As part of the great series of Harris Lectures put on by UCLan’s journalism department, we were honoured yesterday with the words and thoughts of Roy Greenslade.
Roy made every journalism student in the theatre jealous and disheartened with his tales of 1960s Fleet Street through to Wapping and where we are now.
Roy rightly asserted that there’s no one reason why newspapers are seeing sales plummet. It was refreshing to see a hack from the heyday of Fleet Street recognise that the internet isn’t the sole destroyer of the newspaper industry, though many of his peers do.
Having read his critique of the re-design of the Lancashire Telegraph’s front page I asked Roy whether newspapers need to accept more of the blame as to why their sales are declining, especially in respect to locals like the LT who are going increasingly downmarket.

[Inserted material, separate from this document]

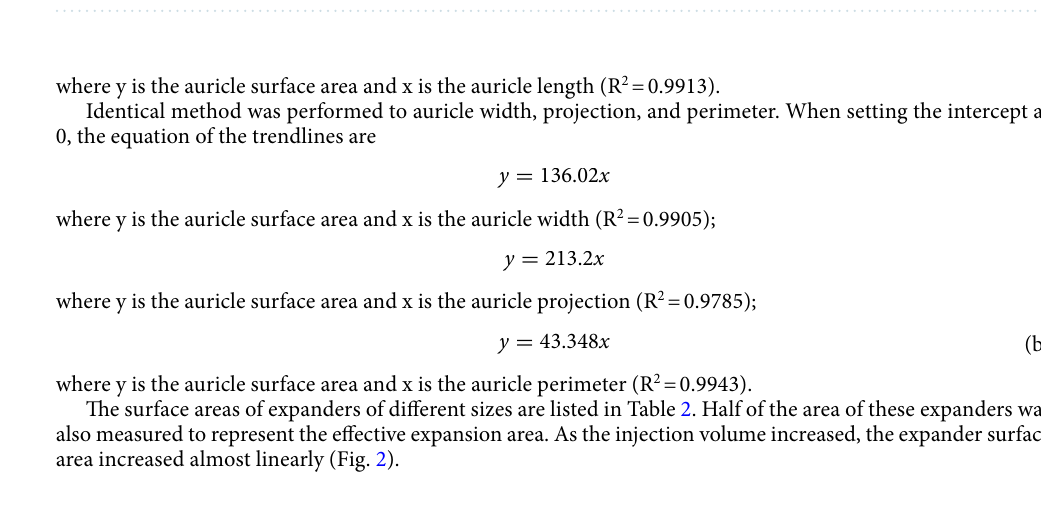
Figure 2. Relationship between expander’s injected volume and expander’s half surface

Roy agreed they did. He cited the main problem was that local news has lost itself and lost any idea of what its readers want. 
“Local newspapers will go out and do surveys and find justification for whatever it is the editor wants to do. The problem is readers don’t know what they want.
“But what they don’t want is crime stories dominating the front pages of their local newspapers in large sans fonts. I spend six months of the year in Donegal, a place where six regional newspapers 
are in competition, and every day their issues fly from news stands. The news they report is much more gentler.”
I think he’s right. A local newspaper should be the voice of the community it serves.  One doesn’t foster a community by scaring it on a daily basis with hyped-up shock crime stories. This is a key difference between the national and local press which has been lost on corporatised regional publishers.  People do like reading bad news, as long as it’s not happening on their own street.
Preston was in the news this week for having the most crime-ridden street in the country, based on a map produced by police.uk. Never mind the story was bollocks, some glitch with the system put all crimes committed in Preston city centre on one street. What did local Preston paper, the Lancashire Evening Post run with as its main story?  Yeah you guessed it. 
Did they contact local police officers to confirm the statistics like the BBC did? No they didn’t, they rehashed press release quotes from Theresa May. Fire all the defences at me “regional news producers are making cuts” “regional journalists are overworked and underpaid”, a five minute phone call would have changed this story.
If regional publishers want to turn their fortunes around, there’s a lot of systematic rot to combat. Blaming external factors doesn’t help anyone.